I've gotten to the point where I can follow along with the example here (with only the slight modification of adding config=list()
to the input arguments).
sc <- spark_connect(master = "yarn-client", config=list())
library(dplyr)
flights_tbl <- copy_to(sc, nycflights13::flights, "flights")
flights_tbl %>% filter(dep_delay == 2)
Source: query [?? x 16]
Database: spark connection master=yarn-client app=sparklyr local=FALSE
year month day dep_time dep_delay arr_time arr_delay carrier tailnum flight origin dest air_time distance hour minute
<int> <int> <int> <int> <dbl> <int> <dbl> <chr> <chr> <int> <chr> <chr> <dbl> <dbl> <dbl> <dbl>
1 2013 1 1 517 2 830 11 "UA" "N14228" 1545 "EWR" "IAH" 227 1400 5 17
2 2013 1 1 542 2 923 33 "AA" "N619AA" 1141 "JFK" "MIA" 160 1089 5 42
3 2013 1 1 702 2 1058 44 "B6" "N779JB" 671 "JFK" "LAX" 381 2475 7 2
4 2013 1 1 715 2 911 21 "UA" "N841UA" 544 "EWR" "ORD" 156 719 7 15
5 2013 1 1 752 2 1025 -4 "UA" "N511UA" 477 "LGA" "DEN" 249 1620 7 52
6 2013 1 1 917 2 1206 -5 "B6" "N568JB" 41 "JFK" "MCO" 145 944 9 17
7 2013 1 1 932 2 1219 -6 "VX" "N641VA" 251 "JFK" "LAS" 324 2248 9 32
8 2013 1 1 1028 2 1350 11 "UA" "N76508" 1004 "LGA" "IAH" 237 1416 10 28
9 2013 1 1 1042 2 1325 -1 "B6" "N529JB" 31 "JFK" "MCO" 142 944 10 42
10 2013 1 1 1231 2 1523 -6 "UA" "N402UA" 428 "EWR" "FLL" 156 1065 12 31
# ... with more rows
However, when I try to use other R functions like one might do with dplyr
things go awry:
flights_tbl %>% filter(dep_delay == 2 & grepl("A$", tailnum))
Source: query [?? x 16]
Database: spark connection master=yarn-client app=sparklyr local=FALSE
Error: org.apache.spark.sql.AnalysisException: undefined function GREPL; line 4 pos 41
at org.apache.spark.sql.hive.HiveFunctionRegistry$$anonfun$lookupFunction$2$$anonfun$1.apply(hiveUDFs.scala:69)
at org.apache.spark.sql.hive.HiveFunctionRegistry$$anonfun$lookupFunction$2$$anonfun$1.apply(hiveUDFs.scala:69)
at scala.Option.getOrElse(Option.scala:120)
at org.apache.spark.sql.hive.HiveFunctionRegistry$$anonfun$lookupFunction$2.apply(hiveUDFs.scala:68)
at org.apache.spark.sql.hive.HiveFunctionRegistry$$anonfun$lookupFunction$2.apply(hiveUDFs.scala:64)
at scala.util.Try.getOrElse(Try.scala:77)
at org.apache.spark.sql.hive.HiveFunctionRegistry.lookupFunction(hiveUDFs.scala:64)
at org.apache.spark.sql.catalyst.analysis.Analyzer$ResolveFunctions$$anonfun$apply$12$$anonfun$applyOrElse$5$$anonfun$applyOrElse$24.apply(Analyzer.scala:574)

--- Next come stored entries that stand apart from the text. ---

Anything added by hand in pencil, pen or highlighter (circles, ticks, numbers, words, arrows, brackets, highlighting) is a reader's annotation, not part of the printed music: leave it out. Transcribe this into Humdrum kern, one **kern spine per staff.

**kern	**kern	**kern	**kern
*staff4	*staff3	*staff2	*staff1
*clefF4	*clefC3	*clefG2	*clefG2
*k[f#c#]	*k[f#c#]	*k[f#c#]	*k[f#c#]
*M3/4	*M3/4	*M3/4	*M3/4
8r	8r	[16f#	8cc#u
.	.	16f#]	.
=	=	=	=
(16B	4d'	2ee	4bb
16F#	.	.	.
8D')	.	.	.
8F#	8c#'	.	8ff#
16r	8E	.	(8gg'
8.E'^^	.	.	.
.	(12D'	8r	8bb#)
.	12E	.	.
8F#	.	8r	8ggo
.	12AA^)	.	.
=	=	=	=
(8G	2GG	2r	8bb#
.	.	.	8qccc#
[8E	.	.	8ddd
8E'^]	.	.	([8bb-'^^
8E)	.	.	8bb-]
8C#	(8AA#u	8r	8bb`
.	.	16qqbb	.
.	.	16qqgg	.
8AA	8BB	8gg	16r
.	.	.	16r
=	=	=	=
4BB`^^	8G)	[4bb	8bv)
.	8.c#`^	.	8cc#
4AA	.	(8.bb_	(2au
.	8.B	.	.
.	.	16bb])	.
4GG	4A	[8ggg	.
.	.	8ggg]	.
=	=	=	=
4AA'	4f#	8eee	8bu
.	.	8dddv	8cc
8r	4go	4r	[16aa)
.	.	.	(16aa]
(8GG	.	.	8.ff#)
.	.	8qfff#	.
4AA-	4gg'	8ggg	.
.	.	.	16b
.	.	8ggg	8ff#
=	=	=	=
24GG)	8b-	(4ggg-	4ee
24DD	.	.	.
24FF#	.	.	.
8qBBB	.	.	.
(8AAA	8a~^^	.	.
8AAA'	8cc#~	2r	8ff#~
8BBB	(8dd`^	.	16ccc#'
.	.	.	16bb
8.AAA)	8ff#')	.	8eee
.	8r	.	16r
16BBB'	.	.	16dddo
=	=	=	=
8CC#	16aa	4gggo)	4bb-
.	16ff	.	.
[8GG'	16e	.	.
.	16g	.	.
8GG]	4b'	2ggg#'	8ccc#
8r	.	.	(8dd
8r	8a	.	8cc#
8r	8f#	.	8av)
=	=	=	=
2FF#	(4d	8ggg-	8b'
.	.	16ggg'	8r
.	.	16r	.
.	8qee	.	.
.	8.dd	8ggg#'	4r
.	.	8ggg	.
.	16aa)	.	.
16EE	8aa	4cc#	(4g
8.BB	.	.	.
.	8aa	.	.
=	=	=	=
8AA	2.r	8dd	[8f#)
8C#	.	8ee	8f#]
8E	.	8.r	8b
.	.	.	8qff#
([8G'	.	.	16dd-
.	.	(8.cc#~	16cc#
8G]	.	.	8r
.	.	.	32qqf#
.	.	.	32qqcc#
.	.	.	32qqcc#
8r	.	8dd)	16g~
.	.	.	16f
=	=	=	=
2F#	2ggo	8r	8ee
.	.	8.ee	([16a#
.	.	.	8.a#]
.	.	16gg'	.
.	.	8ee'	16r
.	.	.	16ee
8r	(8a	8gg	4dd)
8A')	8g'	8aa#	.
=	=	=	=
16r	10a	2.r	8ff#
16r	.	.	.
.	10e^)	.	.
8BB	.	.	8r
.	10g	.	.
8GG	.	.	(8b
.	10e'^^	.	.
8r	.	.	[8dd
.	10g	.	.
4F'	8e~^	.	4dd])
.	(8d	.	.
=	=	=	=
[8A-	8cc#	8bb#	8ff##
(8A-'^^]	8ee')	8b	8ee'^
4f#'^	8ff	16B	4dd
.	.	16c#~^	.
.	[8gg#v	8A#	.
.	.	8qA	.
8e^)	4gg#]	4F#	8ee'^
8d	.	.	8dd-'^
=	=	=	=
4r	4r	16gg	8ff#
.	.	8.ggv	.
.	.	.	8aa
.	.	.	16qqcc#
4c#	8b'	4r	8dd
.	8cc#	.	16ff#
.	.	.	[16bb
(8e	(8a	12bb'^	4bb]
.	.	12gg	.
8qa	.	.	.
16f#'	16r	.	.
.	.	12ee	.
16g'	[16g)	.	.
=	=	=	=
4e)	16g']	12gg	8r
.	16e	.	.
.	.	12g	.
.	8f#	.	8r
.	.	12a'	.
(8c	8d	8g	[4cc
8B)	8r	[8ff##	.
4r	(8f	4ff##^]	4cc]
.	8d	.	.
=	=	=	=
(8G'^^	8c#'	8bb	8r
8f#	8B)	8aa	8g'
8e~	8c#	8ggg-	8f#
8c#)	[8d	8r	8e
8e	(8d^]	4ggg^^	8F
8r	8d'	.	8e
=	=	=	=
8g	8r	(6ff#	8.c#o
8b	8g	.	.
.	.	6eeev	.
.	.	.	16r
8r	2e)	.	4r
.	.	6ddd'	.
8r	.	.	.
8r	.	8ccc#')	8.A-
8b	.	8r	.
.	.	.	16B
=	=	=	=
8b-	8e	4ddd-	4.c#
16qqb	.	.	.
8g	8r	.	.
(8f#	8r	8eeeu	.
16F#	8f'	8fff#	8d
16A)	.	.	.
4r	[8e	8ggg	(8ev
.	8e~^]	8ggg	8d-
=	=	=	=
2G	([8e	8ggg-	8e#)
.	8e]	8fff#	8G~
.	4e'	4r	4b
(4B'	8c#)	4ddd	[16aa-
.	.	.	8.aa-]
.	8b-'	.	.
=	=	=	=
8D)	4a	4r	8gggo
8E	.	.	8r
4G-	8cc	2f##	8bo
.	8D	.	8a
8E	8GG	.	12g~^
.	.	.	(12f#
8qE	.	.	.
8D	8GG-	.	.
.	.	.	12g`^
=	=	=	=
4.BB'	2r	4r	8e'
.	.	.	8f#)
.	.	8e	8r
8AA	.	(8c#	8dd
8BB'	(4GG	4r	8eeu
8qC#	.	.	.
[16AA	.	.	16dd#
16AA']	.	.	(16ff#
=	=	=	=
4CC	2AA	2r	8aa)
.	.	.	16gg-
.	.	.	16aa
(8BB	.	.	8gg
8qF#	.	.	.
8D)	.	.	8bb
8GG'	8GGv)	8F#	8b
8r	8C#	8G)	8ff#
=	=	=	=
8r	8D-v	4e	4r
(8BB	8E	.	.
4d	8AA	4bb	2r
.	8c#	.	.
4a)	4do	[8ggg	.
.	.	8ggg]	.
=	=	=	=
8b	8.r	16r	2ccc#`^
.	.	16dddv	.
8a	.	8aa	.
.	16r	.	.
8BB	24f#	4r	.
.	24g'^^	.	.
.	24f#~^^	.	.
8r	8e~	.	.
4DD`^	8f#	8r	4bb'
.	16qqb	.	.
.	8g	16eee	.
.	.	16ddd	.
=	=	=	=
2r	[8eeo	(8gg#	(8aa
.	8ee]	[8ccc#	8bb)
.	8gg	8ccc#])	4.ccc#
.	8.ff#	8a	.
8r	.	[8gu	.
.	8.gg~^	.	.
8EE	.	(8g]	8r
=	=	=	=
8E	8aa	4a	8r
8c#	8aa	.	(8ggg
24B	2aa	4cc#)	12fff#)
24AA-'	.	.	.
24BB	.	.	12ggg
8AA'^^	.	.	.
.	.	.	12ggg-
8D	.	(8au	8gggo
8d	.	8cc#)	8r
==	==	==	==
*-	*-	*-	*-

at org.apache.spark.sql.catalyst.analysis.Analyzer$ResolveFunctions$$anonfun$apply$12$$anonfun$applyOrElse$5$$anonfun$applyOrElse$24.apply(Analyzer.
Obviously grepl
is not supported. My question is: is there a way to use base R or R package functions? If not is it coming? It seems that work along these lines is progressing with dapply
and gapply
in SparkR
v2, but it would be great if it worked with sparklyr
.
Just saw this issue for sparklyr. Short answer is "not yet". Looking forward to future versions where this functionality is added.